It is there where a soul is brought, when there is peace of heart—not merely of conscience—but peace of heart through the Holy Ghost, when peace of conscience has nothing to do with it. If my affections are concentrated on the object of the Father's whole delight, I know the infiniteness of the object, and this gives peace of heart. Through sovereign grace I have my delight in Him. My affections are feeble and weak; but still if they are centered on this object, I am at the infiniteness of the source of delight. He is the Father's constant delight: His delight was to do His Father's will—His meat and drink to do the will of Him that sent Him. With Him I have all things; the object is there; with Him I know the Father. I have His Father my Father, His God my God. I have the Spirit of adoption whereby I cry, Abba Father. The affections flow out according to the new nature and the Spirit of Christ. It is not supposing that our affections are adequate: they never are even in human things, but they can be concentrated—not let out to other things. We are finite, the object is infinite; confidence grows in the apprehension of it.

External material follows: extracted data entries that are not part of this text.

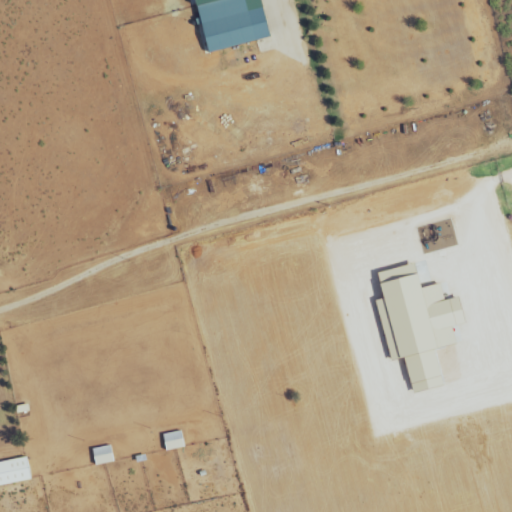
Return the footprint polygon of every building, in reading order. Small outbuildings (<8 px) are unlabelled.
[(269,40),(259,0),(193,0),(198,21),(201,20),(208,54),(269,40)] [(444,387),(436,350),(457,345),(453,327),(466,325),(460,298),(445,301),(442,284),(421,289),(416,265),(379,273),(385,300),(378,302),(391,362),(405,359),(413,394),(444,387)] [(164,435),(167,452),(185,448),(182,432),(164,435)] [(93,450),(97,467),(115,463),(111,446),(93,450)] [(0,487),(32,480),(27,458),(0,463),(0,487)]
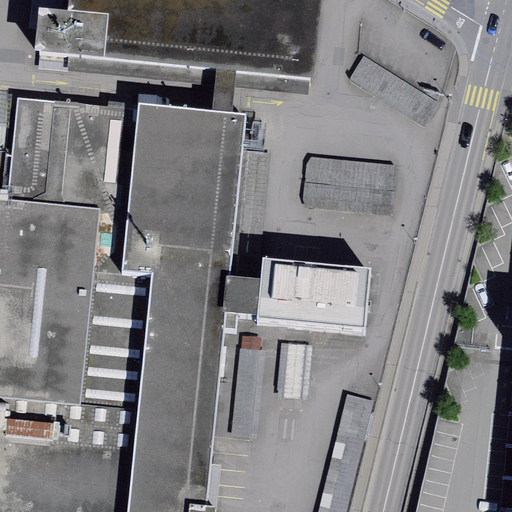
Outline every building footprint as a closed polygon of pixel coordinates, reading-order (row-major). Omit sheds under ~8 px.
[(69,12),(70,0),(32,0),(30,28),(37,28),(39,9),(69,12)] [(37,28),(34,55),(40,56),(215,72),(237,74),(270,77),(310,81),(315,81),(322,0),(70,0),(69,12),(39,9),(37,28)] [(215,72),(40,56),(38,72),(214,88),(215,72)] [(349,81),(425,128),(440,104),(364,57),(349,81)] [(310,81),(237,74),(235,89),(309,96),(310,81)] [(12,96),(0,94),(0,126),(9,127),(12,96)] [(101,210),(81,405),(139,411),(153,275),(123,272),(139,111),(19,99),(8,201),(101,210)] [(243,150),(247,116),(233,115),(212,113),(140,106),(139,111),(123,272),(153,275),(139,411),(128,511),(216,511),(217,508),(208,507),(212,465),(227,314),(231,277),(233,254),(243,150)] [(271,152),(243,150),(233,254),(261,257),(271,152)] [(307,208),(391,215),(394,211),(399,171),(396,167),(312,158),(308,165),(303,199),(307,208)] [(0,397),(81,405),(101,210),(8,201),(0,199),(0,397)] [(261,280),(231,277),(227,314),(364,328),(370,271),(263,261),(261,280)] [(312,347),(282,344),(276,397),(306,400),(312,347)] [(261,348),(241,345),(231,433),(251,436),(261,348)] [(347,511),(375,401),(348,394),(319,511),(347,511)] [(81,405),(0,397),(0,511),(128,511),(139,411),(81,405)] [(221,466),(212,465),(208,507),(217,508),(221,466)]
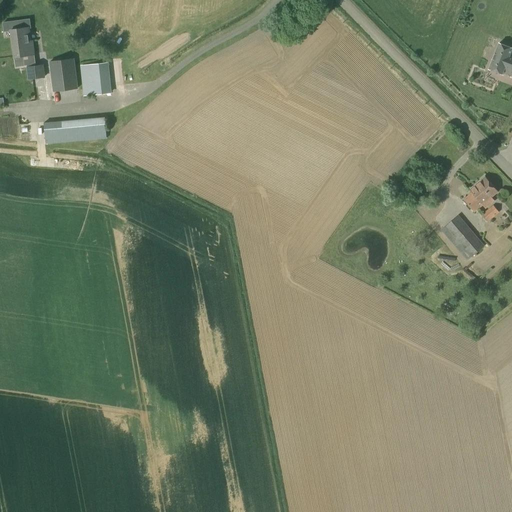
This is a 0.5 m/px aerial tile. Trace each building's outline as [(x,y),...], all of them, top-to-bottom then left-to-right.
[(43,65),(33,66),(32,55),(33,55),(31,41),(27,42),(26,28),(10,30),(13,58),(26,56),(27,67),(26,67),(28,80),(45,77),(43,65)] [(511,52),(510,52),(511,49),(498,43),(488,70),(501,75),(502,73),(511,76),(511,52)] [(54,91),(78,88),(74,59),(50,62),(54,91)] [(84,96),(110,93),(107,63),(81,66),(84,96)] [(45,144),(106,138),(104,118),(43,123),(45,144)] [(18,120),(8,121),(9,133),(15,132),(15,137),(19,137),(18,120)] [(30,127),(21,128),(21,138),(30,138),(30,127)] [(472,194),(464,200),(474,212),(481,206),(482,205),(482,206),(497,193),(484,177),(468,190),(472,194)] [(407,208),(412,201),(406,197),(401,204),(407,208)] [(488,222),(499,212),(493,205),(482,215),(488,222)] [(472,257),(485,246),(458,215),(445,226),(472,257)]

We are brought then in this new nature and the power of the Holy Ghost—the Father has brought me—into the very same place and title and name that Christ is in. “Behold what manner of love the Father hath bestowed upon us that we should be called the sons of God; beloved, now are we the sons of God, and it doth not yet appear what we shall be, but we know that, when he shall appear, we shall be like him, for we shall see him as he is.” “As we have borne the image of the earthy, we shall also bear the image of the heavenly.” The soul goes on in fellowship with the Father and with His Son Jesus Christ, It cannot be otherwise if you merely take the truth, because it is the Holy Ghost that is the spring of the affections and thoughts, and He cannot give us different ones from those of the Father and the Son. For though the Holy Ghost is down here and working in us, He brings down the things that belong there and communicates them to us.
When I speak of my need as a sinner, it is not fellowship; I must come as a sinner to the cross; I want to be cleansed, justified. It brings me into it; but I must come as a sinner, I must come by my conscience, though my heart may be attracted by the Lord Jesus; if my conscience is not reached, nothing is done. His holy love, not mine, attracts me; but if I come into God's presence, He is light, and my conscience is reached. If I anon with joy receive the gospel, there is no root, though there may be sincerity at the moment; where love works, it always brings light, because God is love as well as light, and the love gives me confidence to come into the light when I find I am a sinner.
You will always find these two things where a soul has to do with God; you cannot have confidence without finding out both. Why did the woman that was a sinner come into the Pharisee's house? Because the love of Christ was in her heart. It is the same with every soul. God is both light and love. He has really revealed Christ to us, and I have confidence. The righteousness of God against sin is revealed and love to the sinner. We walk in the light as God is in the light. It is the only way we can go to God; I cannot come but through the cross of Christ. Then when I am come, I find in passing through that rent veil, there is not a morsel of sin left on me in the sight of God. I am fit for the light, and then I come to enjoy God's way in it. I have this side in coming to God, I want the cross; but then when I pass through, I am reconciled to God, and begin to learn His thoughts to look on the cross from God's side. I come to Him, and there I see all the wondrous blessedness of what God is, and therefore my heart can adore, being in peace. Having come, I have fellowship with the Father and with His Son Jesus Christ.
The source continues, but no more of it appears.